#### Exercise input:
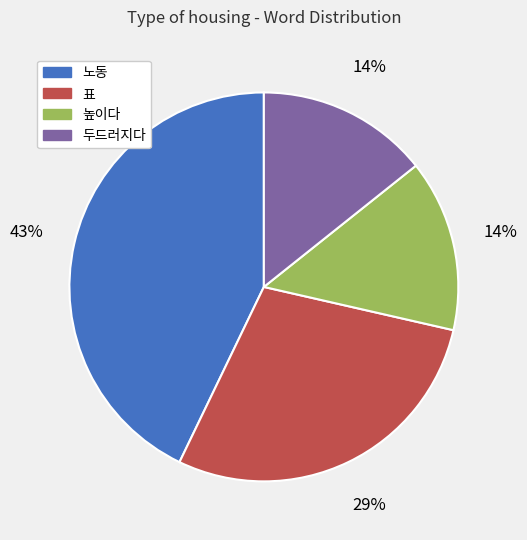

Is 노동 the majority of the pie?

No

--

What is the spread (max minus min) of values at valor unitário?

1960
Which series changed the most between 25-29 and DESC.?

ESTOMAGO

--

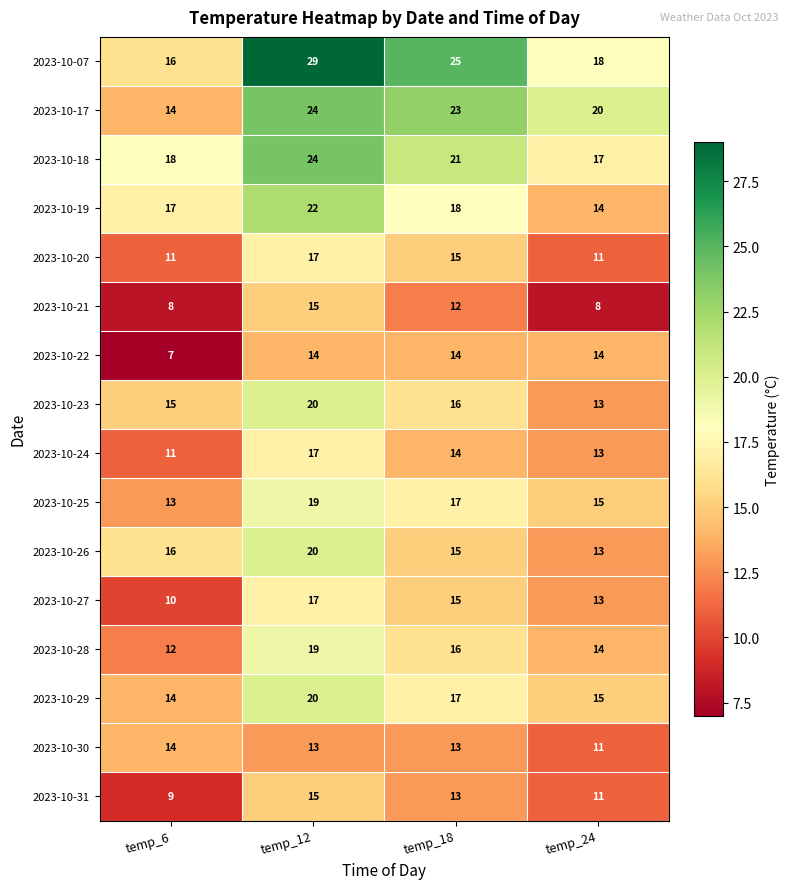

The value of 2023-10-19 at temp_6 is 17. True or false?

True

#### What you have to do:
Reproduce the material without any changes, from the line containing "What is the" through the line containing "Which series changed", including both of those lines.

#### Answer to this exercise:
What is the spread (max minus min) of values at valor unitário?

1960
Which series changed the most between 25-29 and DESC.?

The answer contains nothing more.